2. Running L1 on L5 tasks. You review every line of a package.json update or a formatting change. The work is trivially correct, but you've burned mental energy on low-stakes decisions.
3. Not declaring a level at all. You work reactively, trusting when things feel right and doubting when they don't. Without a declared level, you can't calibrate, and without calibration, you can't improve.
4. Ignoring debug spirals. You commit fix after fix after fix, each one addressing the side effects of the last. Three consecutive fix commits is a signal to stop, reassess, and possibly drop to a lower level.
The Feedback Loop
After a few sessions, you'll notice patterns:
Declare Level → Work → Measure → Adjust
Some things you'll discover:
- Which tasks are actually L4 vs L2 for you specifically
- When to escalate trust (this is easier than expected) or de-escalate (I'm out of my depth)
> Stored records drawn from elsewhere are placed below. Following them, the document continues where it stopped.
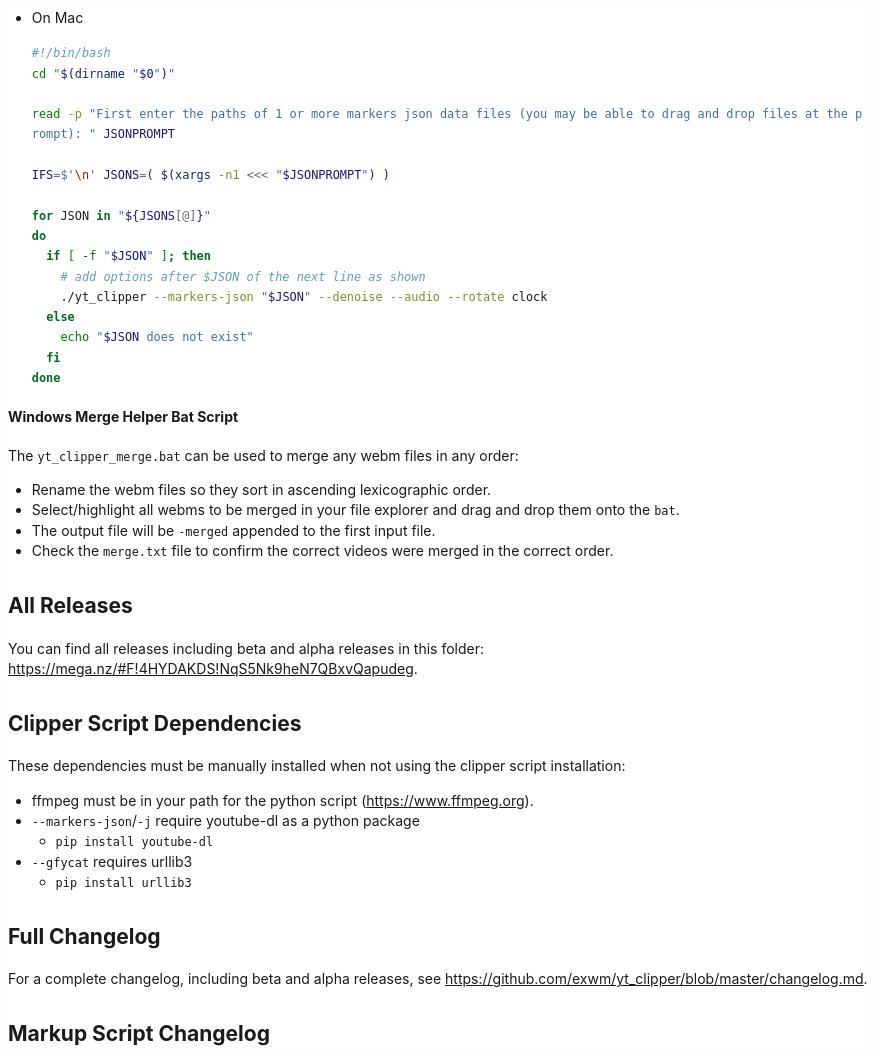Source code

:- On Mac

  ```bash
  #!/bin/bash
  cd "$(dirname "$0")"

  read -p "First enter the paths of 1 or more markers json data files (you may be able to drag and drop files at the prompt): " JSONPROMPT

  IFS=$'\n' JSONS=( $(xargs -n1 <<< "$JSONPROMPT") )

  for JSON in "${JSONS[@]}"
  do
    if [ -f "$JSON" ]; then
      # add options after $JSON of the next line as shown
      ./yt_clipper --markers-json "$JSON" --denoise --audio --rotate clock
    else
      echo "$JSON does not exist"
    fi
  done
  ```

#### Windows Merge Helper Bat Script

The `yt_clipper_merge.bat` can be used to merge any webm files in any order:

- Rename the webm files so they sort in ascending lexicographic order.
- Select/highlight all webms to be merged in your file explorer and drag and drop them onto the `bat`.
- The output file will be `-merged` appended to the first input file.
- Check the `merge.txt` file to confirm the correct videos were merged in the correct order.

## All Releases

You can find all releases including beta and alpha releases in this folder: <https://mega.nz/#F!4HYDAKDS!NqS5Nk9heN7QBxvQapudeg>.

## Clipper Script Dependencies

These dependencies must be manually installed when not using the clipper script installation:

- ffmpeg must be in your path for the python script (<https://www.ffmpeg.org>).
- `--markers-json`/`-j` require youtube-dl as a python package
  - `pip install youtube-dl`
- `--gfycat` requires urllib3
  - `pip install urllib3`

## Full Changelog

For a complete changelog, including beta and alpha releases,
see <https://github.com/exwm/yt_clipper/blob/master/changelog.md>.

## Markup Script Changelog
- Your personal weak spots (CSS? Types? Database queries?)
The loop compounds. Each session teaches you something about your own reliability patterns, and that knowledge carries forward.
The Bigger Picture
This methodology comes from Gene Kim and Steve Yegge's book Vibe Coding. Their framing: you're not a line cook typing every character anymore. You're the head chef, directing AI sous chefs, tasting results, responsible for every dish that leaves the kitchen.
The research behind this shows a concrete threshold. Context utilization above 40% degrades AI performance dramatically:
| Context Used | Success Rate |
|---|---|
| Under 35% | 98% |
| 35-40% | 95% |
| 40-60% | 72% |
| Over 60% | 24% |
That's why calibration matters. You're managing cognitive load, not just code.
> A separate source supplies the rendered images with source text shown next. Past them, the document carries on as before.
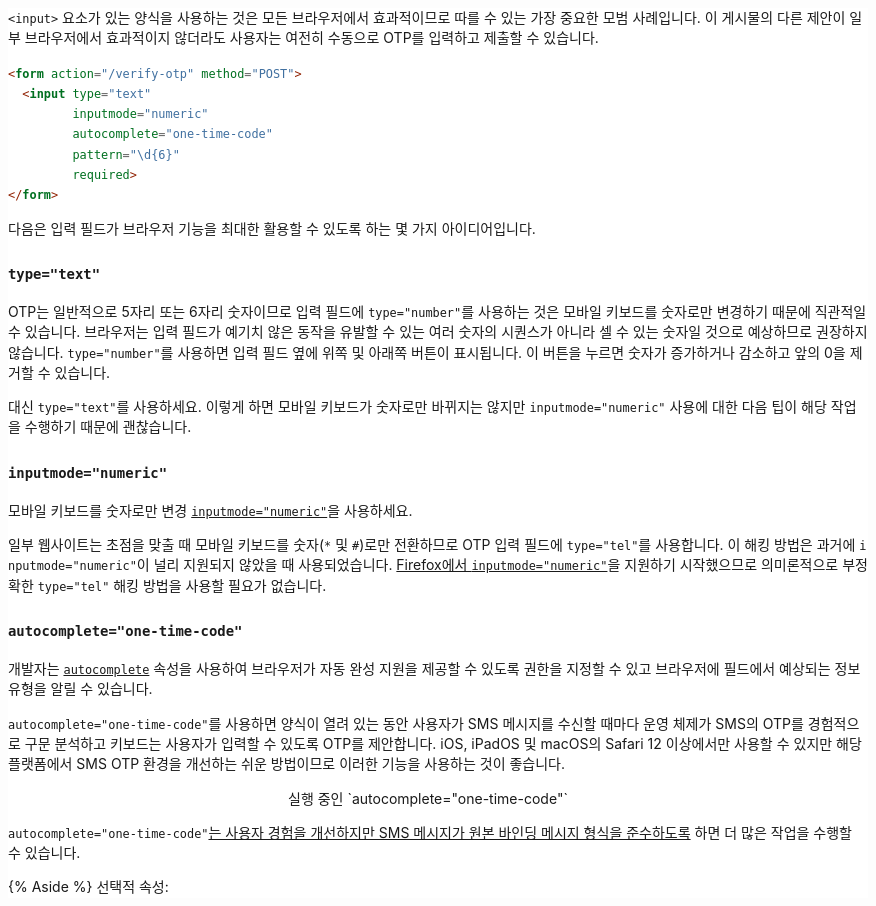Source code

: `<input>` 요소가 있는 양식을 사용하는 것은 모든 브라우저에서 효과적이므로 따를 수 있는 가장 중요한 모범 사례입니다. 이 게시물의 다른 제안이 일부 브라우저에서 효과적이지 않더라도 사용자는 여전히 수동으로 OTP를 입력하고 제출할 수 있습니다.

```html
<form action="/verify-otp" method="POST">
  <input type="text"
         inputmode="numeric"
         autocomplete="one-time-code"
         pattern="\d{6}"
         required>
</form>
```

다음은 입력 필드가 브라우저 기능을 최대한 활용할 수 있도록 하는 몇 가지 아이디어입니다.

### `type="text"`

OTP는 일반적으로 5자리 또는 6자리 숫자이므로 입력 필드에 `type="number"`를 사용하는 것은 모바일 키보드를 숫자로만 변경하기 때문에 직관적일 수 있습니다. 브라우저는 입력 필드가 예기치 않은 동작을 유발할 수 있는 여러 숫자의 시퀀스가 아니라 셀 수 있는 숫자일 것으로 예상하므로 권장하지 않습니다. `type="number"`를 사용하면 입력 필드 옆에 위쪽 및 아래쪽 버튼이 표시됩니다. 이 버튼을 누르면 숫자가 증가하거나 감소하고 앞의 0을 제거할 수 있습니다.

대신 `type="text"`를 사용하세요. 이렇게 하면 모바일 키보드가 숫자로만 바뀌지는 않지만 `inputmode="numeric"` 사용에 대한 다음 팁이 해당 작업을 수행하기 때문에 괜찮습니다.

### `inputmode="numeric"`

모바일 키보드를 숫자로만 변경 [`inputmode="numeric"`](https://developer.mozilla.org/docs/Web/HTML/Global_attributes/inputmode)을 사용하세요.

일부 웹사이트는 초점을 맞출 때 모바일 키보드를 숫자(`*` 및 `#`)로만 전환하므로 OTP 입력 필드에 `type="tel"`를 사용합니다. 이 해킹 방법은 과거에 `inputmode="numeric"`이 널리 지원되지 않았을 때 사용되었습니다. <a href="https://github.com/mdn/browser-compat-data/pull/6782" data-md-type="link">Firefox에서 `inputmode="numeric"`</a>을 지원하기 시작했으므로 의미론적으로 부정확한 `type="tel"` 해킹 방법을 사용할 필요가 없습니다.

### `autocomplete="one-time-code"`

개발자는 [`autocomplete`](https://developer.mozilla.org/docs/Web/HTML/Attributes/autocomplete) 속성을 사용하여 브라우저가 자동 완성 지원을 제공할 수 있도록 권한을 지정할 수 있고 브라우저에 필드에서 예상되는 정보 유형을 알릴 수 있습니다.

`autocomplete="one-time-code"`를 사용하면 양식이 열려 있는 동안 사용자가 SMS 메시지를 수신할 때마다 운영 체제가 SMS의 OTP를 경험적으로 구문 분석하고 키보드는 사용자가 입력할 수 있도록 OTP를 제안합니다. iOS, iPadOS 및 macOS의 Safari 12 이상에서만 사용할 수 있지만 해당 플랫폼에서 SMS OTP 환경을 개선하는 쉬운 방법이므로 이러한 기능을 사용하는 것이 좋습니다.

<figure class="w-figure" style="width:300px; margin:auto;">
  <video controls autoplay loop muted class="w-screenshot">
    <source src="https://storage.googleapis.com/web-dev-assets/sms-otp-form/ios-safari.webm" type="video/webm">
    <source src="https://storage.googleapis.com/web-dev-assets/sms-otp-form/ios-safari.mp4" type="video/mp4">
  </source></source></video>
  <figcaption class="w-figcaption">실행 중인 `autocomplete="one-time-code"`</figcaption></figure>

`autocomplete="one-time-code"`[는 사용자 경험을 개선하지만 SMS 메시지가 원본 바인딩 메시지 형식을 준수하도록](#format) 하면 더 많은 작업을 수행할 수 있습니다.

{% Aside %} 선택적 속성:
The book documents 12 failure patterns where vibe coding destroys work in minutes, from "Tests Passing Lie" (AI claims tests pass but never ran them) to "Eldritch Code Horror" (3,000-line functions where everything connects to everything). The vibe levels and calibration loop are how you avoid them.
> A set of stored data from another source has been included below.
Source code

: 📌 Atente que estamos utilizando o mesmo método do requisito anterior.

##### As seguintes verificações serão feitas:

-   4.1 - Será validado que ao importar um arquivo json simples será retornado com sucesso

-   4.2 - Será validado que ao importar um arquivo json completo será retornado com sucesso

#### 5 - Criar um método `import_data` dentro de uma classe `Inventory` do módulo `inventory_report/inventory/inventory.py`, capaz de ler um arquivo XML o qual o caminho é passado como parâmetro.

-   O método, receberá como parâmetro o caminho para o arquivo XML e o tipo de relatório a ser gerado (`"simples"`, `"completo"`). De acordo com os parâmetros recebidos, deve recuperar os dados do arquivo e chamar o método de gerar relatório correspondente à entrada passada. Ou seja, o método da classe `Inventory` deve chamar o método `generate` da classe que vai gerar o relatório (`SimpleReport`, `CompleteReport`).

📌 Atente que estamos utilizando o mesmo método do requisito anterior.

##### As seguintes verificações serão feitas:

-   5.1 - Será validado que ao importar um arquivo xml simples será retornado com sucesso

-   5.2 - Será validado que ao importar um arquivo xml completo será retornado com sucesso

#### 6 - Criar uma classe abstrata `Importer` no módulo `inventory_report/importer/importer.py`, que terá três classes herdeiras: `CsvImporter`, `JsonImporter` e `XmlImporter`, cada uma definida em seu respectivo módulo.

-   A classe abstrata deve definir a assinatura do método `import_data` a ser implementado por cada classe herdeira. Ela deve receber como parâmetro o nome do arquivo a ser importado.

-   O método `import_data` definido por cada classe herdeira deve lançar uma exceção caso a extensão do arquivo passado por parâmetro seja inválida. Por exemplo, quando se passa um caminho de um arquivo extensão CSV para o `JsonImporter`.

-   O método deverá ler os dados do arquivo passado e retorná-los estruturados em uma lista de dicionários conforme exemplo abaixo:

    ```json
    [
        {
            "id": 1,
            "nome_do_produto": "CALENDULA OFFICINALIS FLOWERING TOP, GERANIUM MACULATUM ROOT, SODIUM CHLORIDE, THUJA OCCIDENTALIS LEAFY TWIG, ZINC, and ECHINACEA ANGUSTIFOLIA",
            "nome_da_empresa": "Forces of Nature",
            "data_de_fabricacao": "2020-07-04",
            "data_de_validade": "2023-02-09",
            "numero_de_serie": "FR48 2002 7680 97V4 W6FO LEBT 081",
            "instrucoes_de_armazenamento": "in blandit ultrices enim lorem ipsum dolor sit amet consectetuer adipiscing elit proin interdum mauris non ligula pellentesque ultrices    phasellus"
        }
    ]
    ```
Dario Amodei (Anthropic CEO) wrote the foreword: "We are probably going to be the last generation of developers to write code by hand."
Real Example: This Website
I built this site in 48 hours without prior Next.js experience. Here's the vibe-check output from that work:
Period: Nov 29, 2025 - Dec 1, 2025 (24.6h active over 3 days) Commits: 109 total (52 feat, 8 fix, 4 docs, 45 other)
METRIC VALUE RATING
Iteration Velocity 4.4/hour HIGH Rework Ratio 7% ELITE Trust Pass Rate 99% ELITE Debug Spiral Duration 0min ELITE Flow Efficiency 100% ELITE
OVERALL: ELITE
The key numbers:
- 109 commits in 24.6 hours: tight feedback loops
- 7% rework ratio: not constantly fixing mistakes
- 0 debug spiral duration: never got stuck in a fix loop
I ran most of the work at L3-L4 (features with known patterns, verify key outputs). When I hit unfamiliar territory like OpenGraph images or Playwright tests, I dropped to L2 and verified every change. The metrics reflect that calibration.
Tools That Help
vibe-check: Metrics from your git history
npm install -g @boshu2/vibe-check vibe-check --since "today"
npm: @boshu2/vibe-check | GitHub
Claude Code: AI pair programmer with context awareness
Declare your level in the prompt:
This is L2 work (new integration). Verify each change with me before moving on. Stop if anything seems off.
Pre-commit hooks: Automatic checks
Add vibe-check to your pre-push hook to catch spirals before they hit the remote.
What's Next
| When you're comfortable with... | Try... |
|---|---|
| Single sessions | Multi-session projects with progress tracking |
| Basic vibe levels | Tracer tests for L1-L2 work |
| Individual work | Context bundles for resuming work |
The full methodology is at 12factoragentops.com. Start with single sessions and expand from there.
Try It
Install
npm install -g @boshu2/vibe-check
Do whatever you were going to do today
(just declare a vibe level before you start)
Check
vibe-check --since "today"
The first session won't tell you much. By the third session, you'll start seeing patterns. By the tenth, you'll have calibrated intuition about what works for you and what doesn't.